For a Human-Centered AI

How to Shield us From Fake News, According to Paolo Attivissimo

August 24, 2017

The journalist specializing in ICT and well-known fake news "huntsman" has unveiled to an audience of young students the tricks to spot online fake news

“Fake news hunting used to be a fun and light job. Now it has become dreadfully serious: you had better not be reporters.” Paolo Attivissimo‘s words at a lecture-show at the Sambàpolis Theater in Trento on August 22, organized by the universities of Trento and Bolzano as part of the orientation week event for high school students sounded like a real warning.

Attivissimo, a journalist specializing in ICT, has long established himself as one of the Italian gurus in debunking, the art of spotting fake news, especially thanks to his blog, Il Disinformatico. On this occasion, he had to face an audience composed largely by students from schools throughout Italy: a great opportunity to try to “educate” young people on how to recognize the thousands of taletell signs, in online information, of bogus news, urban legends, fake news, journalist topics, and more.

The result was a nice evening, in which Attivissimo took the audience on a a never boring journey, full of concrete examples, often presented with a smile but never losing sight of a very serious context, that of the fragility of modern information.

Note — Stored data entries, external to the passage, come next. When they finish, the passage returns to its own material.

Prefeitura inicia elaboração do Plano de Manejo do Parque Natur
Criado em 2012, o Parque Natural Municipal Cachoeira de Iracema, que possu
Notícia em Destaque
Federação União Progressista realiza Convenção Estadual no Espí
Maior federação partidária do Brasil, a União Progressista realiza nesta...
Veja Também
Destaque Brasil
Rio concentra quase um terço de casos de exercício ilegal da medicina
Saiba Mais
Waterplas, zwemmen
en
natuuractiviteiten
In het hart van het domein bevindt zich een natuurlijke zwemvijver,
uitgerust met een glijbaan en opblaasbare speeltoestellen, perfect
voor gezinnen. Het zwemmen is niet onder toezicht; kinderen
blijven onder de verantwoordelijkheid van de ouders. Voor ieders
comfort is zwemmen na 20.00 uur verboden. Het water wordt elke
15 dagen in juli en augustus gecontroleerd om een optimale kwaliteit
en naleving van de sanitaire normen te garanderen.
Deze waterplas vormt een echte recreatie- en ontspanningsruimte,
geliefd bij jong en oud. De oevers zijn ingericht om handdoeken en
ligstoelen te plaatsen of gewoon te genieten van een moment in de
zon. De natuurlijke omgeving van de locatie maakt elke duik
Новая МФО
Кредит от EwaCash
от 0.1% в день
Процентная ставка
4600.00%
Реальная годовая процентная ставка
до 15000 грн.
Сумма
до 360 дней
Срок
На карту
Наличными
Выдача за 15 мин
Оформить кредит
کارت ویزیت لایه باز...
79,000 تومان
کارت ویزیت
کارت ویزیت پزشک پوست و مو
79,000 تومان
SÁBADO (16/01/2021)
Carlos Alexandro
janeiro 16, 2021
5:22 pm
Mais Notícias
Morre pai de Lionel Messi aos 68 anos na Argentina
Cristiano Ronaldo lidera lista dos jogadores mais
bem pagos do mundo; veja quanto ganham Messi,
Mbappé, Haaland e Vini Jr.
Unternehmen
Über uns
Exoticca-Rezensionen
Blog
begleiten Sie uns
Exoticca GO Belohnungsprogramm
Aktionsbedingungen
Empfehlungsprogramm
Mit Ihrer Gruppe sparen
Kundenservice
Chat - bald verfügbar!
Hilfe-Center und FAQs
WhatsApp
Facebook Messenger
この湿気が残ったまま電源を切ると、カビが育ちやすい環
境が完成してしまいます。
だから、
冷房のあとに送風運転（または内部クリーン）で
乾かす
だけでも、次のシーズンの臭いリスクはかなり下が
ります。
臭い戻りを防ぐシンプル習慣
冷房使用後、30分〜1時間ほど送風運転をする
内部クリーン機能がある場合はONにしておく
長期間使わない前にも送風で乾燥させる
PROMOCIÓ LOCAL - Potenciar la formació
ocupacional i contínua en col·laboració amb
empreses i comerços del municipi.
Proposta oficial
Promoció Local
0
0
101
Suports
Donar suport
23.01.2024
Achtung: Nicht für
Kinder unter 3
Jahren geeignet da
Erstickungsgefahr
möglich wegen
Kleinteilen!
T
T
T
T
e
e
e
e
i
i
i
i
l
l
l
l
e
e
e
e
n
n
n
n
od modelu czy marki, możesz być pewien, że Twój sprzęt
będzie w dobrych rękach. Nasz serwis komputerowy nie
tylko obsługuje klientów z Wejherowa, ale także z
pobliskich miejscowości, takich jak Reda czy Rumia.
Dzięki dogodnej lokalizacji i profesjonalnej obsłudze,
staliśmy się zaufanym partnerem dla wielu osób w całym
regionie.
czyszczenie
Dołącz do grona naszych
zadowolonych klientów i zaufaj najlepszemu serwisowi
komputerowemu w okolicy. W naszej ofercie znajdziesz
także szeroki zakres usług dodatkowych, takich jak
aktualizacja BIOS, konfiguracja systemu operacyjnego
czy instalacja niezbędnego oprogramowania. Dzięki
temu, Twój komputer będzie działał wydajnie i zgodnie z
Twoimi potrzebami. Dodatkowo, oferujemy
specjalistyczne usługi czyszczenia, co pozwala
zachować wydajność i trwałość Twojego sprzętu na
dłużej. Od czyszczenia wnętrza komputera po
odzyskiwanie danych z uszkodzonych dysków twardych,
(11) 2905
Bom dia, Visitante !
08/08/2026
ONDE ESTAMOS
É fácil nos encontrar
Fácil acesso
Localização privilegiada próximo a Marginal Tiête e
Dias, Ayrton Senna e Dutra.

A fragility that nobody escapes, starting with journalists. In Attivissimo’s sights, there is above all the widespread practice of “copy and paste” journalism: if a press agency is in a hurry or is incompetent, it will spread the incorrect news. In most cases the error will spread to all major news agencies, which do not bother to check the truthfulness of the piece of news. Creating significant damage, “because we readers make a sort of social pact with journalists, which leads us to believe that the news that is being published is true.”

Another chapter concerns professional fake-news writers, who spread bogus news purposely, in order to make money, thanks to the penny-per- click ads. Often leveraging on prejudices and public sentiments.

But the responsibility for the increasingly uncontrolled spread of fake news, according to Attivissimo, is also the users’. “In the past, readers were only passive consumers of information, but today it is no longer so. Thanks to social networks, everyone is a potential “news producer”: the social profiles of each of us are real newspapers, which can also have a very large diffusion if the number of followers is high. ” Sharing fake news on one’s own social profile can therefore have far more significant consequences than one can believe.

Buying it, unfortunately, is easy. Especially thanks to mental mechanisms such as “confirmation bias”, by which we select and share only news that confirm our own bias, discounting those we oppose without doing the necessary fact-checking.

However, according to Attivissimo, we do not need to have any special tools to shield ourselves. “Most news can be fact-checked in five minutes, we just need to pay a little bit of attention. And having a good knowledge of ITC helps. ”

Another story, however, is to “survive” the confrontation with the indomitable fake news writers. A very popular topic, as one can tell from the many questions on the made by the audience and by the kids at the end of the conference. “Unfortunately there is no recipe for converting fake news writers. My advice is to always avoid the eyeball to eyeball attitude, keeping a conciliatory tone and trying show the interlocutor their contradictions. ”

In short, “Get to work and never lower the guard,” Attivissimo concluded turning to the younger audience, pointing out that a good education on the issue, starting from schools, could play a key role in reducing the spread of fake news.